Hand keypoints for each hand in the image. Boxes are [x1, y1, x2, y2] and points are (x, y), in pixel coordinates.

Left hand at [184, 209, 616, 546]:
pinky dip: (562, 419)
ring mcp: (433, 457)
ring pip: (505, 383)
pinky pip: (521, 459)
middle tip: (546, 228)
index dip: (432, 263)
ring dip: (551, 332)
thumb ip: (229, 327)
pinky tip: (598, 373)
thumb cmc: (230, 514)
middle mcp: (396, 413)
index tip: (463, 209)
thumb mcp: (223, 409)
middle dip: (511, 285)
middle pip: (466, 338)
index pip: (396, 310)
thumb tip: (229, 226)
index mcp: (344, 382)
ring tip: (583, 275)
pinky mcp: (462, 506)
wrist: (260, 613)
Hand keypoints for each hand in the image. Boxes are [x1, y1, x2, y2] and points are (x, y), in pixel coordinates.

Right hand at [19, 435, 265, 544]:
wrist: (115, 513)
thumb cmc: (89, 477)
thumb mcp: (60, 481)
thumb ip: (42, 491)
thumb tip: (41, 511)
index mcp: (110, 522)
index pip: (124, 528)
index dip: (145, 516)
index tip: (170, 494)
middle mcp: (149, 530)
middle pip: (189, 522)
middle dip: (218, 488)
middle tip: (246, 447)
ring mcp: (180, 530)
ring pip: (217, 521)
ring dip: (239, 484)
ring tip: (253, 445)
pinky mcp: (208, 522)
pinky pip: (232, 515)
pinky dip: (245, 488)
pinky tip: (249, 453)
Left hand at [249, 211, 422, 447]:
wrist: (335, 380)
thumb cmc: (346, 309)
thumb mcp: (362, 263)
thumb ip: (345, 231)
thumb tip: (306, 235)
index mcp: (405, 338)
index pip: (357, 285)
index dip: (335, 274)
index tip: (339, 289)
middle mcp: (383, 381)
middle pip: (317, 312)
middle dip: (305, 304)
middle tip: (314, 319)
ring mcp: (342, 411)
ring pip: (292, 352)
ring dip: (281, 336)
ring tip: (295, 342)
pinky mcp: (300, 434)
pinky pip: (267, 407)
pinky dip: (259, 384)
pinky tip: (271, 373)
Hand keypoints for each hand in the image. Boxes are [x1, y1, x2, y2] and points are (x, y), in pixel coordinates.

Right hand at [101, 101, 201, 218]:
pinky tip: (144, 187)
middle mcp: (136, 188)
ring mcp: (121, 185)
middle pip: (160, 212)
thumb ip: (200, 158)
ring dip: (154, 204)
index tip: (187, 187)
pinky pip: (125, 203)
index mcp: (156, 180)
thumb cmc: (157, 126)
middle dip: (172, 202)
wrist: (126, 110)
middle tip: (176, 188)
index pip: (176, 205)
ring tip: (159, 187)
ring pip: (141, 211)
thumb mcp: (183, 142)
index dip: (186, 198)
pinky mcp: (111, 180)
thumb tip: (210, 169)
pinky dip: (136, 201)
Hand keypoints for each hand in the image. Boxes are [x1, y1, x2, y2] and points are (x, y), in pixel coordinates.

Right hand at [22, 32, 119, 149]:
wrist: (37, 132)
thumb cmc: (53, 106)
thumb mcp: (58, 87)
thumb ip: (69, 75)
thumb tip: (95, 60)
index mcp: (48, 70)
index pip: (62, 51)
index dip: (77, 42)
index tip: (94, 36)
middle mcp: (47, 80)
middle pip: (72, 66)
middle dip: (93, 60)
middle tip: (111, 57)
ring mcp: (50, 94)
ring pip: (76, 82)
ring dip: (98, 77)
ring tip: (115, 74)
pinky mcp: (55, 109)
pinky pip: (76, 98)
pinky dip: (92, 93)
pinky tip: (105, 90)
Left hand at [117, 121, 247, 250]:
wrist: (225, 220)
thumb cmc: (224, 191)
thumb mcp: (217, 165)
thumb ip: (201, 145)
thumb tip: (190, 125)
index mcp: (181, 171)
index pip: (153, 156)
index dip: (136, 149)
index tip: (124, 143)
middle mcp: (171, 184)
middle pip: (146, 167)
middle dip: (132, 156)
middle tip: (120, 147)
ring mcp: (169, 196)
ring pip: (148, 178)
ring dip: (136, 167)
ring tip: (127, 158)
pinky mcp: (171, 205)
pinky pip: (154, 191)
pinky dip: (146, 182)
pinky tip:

========================================================================

Exercise directions: Show every line in the entries where the string "Left" occurs.

Task output:
Left hand at [184, 209, 616, 546]:
Left hand at [249, 211, 422, 447]:
Left hand at [117, 121, 247, 250]:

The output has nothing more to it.